> _Prompt_: Count the lines below that contain the string "sQuery" with its case matched, and give only the number.

▬▬▬▬▬▬▬▬▬▬

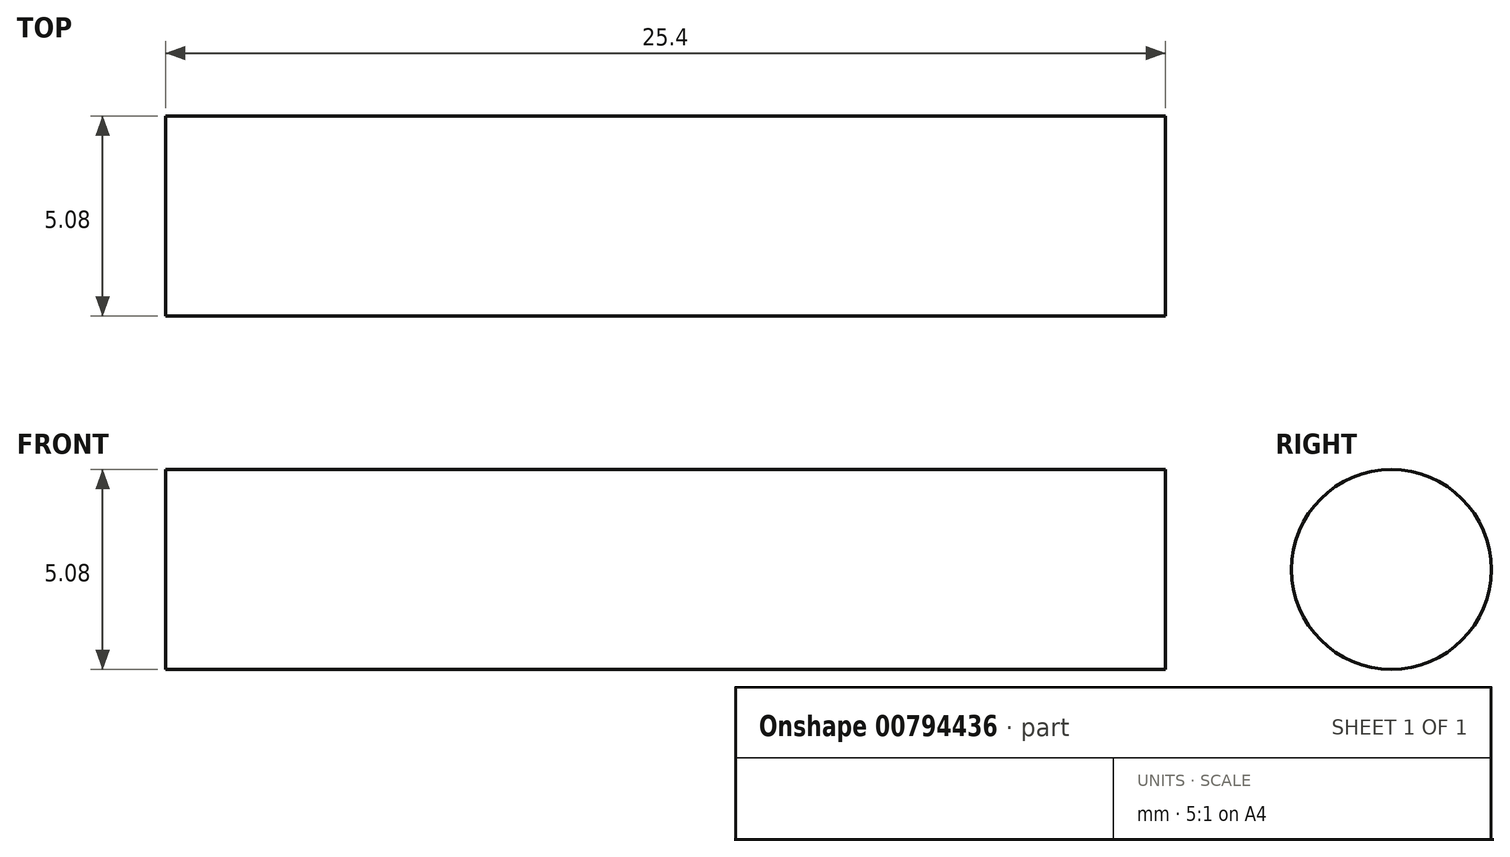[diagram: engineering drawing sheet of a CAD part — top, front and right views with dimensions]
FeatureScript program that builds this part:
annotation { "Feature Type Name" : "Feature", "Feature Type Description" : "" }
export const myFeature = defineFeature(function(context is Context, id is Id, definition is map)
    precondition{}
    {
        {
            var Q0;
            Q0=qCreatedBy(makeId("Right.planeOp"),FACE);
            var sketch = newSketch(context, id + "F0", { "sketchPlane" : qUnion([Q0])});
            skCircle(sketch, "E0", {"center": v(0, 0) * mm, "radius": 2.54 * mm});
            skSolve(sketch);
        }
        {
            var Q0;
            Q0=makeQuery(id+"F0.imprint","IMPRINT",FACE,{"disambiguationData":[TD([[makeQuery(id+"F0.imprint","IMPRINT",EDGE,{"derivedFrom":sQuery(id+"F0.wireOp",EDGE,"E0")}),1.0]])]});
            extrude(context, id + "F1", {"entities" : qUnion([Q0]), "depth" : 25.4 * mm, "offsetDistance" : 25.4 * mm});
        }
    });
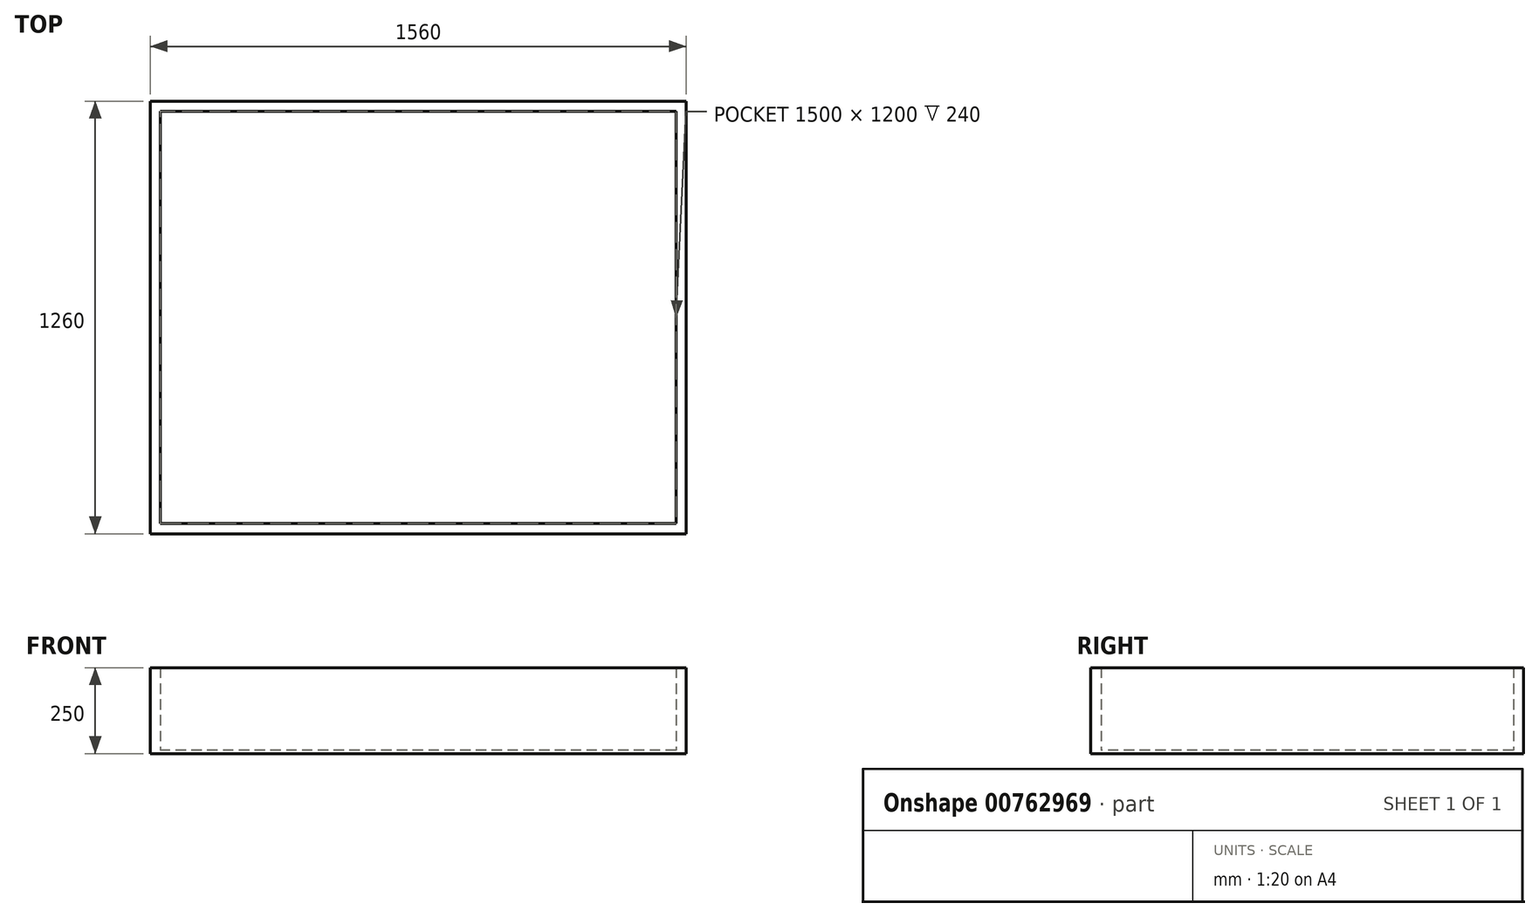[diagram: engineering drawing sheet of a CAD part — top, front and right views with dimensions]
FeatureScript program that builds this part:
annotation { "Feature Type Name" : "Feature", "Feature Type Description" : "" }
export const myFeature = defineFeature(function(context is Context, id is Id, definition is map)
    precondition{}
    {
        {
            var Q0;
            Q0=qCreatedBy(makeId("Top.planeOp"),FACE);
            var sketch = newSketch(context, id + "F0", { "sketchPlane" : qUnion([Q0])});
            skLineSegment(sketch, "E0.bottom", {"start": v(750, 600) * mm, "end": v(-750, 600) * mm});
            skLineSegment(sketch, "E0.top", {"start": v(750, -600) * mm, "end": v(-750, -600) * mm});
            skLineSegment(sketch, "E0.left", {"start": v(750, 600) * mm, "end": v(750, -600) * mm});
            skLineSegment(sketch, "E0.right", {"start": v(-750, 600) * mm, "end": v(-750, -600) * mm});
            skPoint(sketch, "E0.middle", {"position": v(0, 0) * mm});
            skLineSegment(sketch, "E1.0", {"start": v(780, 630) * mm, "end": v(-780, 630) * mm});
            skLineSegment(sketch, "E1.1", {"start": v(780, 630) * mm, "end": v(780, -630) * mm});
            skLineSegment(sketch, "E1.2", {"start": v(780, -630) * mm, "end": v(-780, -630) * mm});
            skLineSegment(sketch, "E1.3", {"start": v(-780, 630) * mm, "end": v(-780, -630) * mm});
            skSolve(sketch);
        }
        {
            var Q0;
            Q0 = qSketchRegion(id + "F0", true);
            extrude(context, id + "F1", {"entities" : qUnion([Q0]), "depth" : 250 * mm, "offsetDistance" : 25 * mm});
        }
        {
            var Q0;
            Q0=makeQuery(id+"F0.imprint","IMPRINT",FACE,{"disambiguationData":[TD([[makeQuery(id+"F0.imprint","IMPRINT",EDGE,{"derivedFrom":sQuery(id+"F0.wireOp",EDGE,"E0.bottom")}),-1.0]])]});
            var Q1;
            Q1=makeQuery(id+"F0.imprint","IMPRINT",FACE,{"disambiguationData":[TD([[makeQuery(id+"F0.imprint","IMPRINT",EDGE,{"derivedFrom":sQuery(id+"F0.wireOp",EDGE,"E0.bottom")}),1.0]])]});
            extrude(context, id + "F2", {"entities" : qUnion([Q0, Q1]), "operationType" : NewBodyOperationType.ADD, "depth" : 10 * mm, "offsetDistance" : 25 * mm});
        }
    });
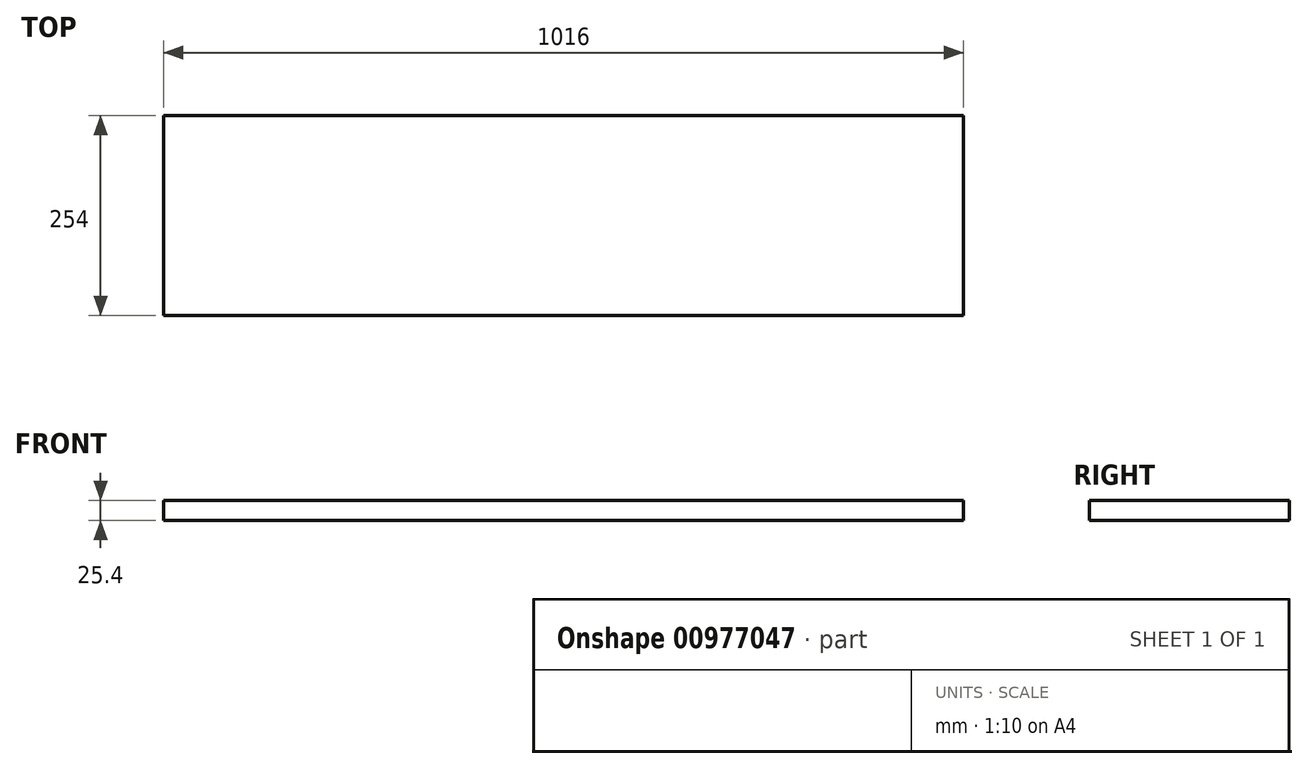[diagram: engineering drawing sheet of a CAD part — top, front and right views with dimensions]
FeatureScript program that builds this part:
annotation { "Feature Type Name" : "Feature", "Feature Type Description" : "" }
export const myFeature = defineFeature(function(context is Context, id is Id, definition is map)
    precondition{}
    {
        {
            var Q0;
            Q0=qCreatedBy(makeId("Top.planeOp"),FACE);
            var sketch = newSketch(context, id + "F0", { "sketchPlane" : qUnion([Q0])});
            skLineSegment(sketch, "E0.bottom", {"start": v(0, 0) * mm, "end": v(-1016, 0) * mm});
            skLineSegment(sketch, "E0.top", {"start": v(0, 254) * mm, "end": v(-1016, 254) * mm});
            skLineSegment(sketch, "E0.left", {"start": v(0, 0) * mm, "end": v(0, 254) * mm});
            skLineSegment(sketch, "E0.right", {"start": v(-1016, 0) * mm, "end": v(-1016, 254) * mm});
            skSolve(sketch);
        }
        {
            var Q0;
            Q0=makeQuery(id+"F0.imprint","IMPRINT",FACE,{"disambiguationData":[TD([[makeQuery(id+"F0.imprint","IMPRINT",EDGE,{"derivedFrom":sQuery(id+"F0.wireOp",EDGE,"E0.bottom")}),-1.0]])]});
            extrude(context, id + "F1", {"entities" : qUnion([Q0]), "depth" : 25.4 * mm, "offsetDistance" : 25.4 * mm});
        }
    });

▬▬▬▬▬▬▬▬▬▬

> _Answer below_: 4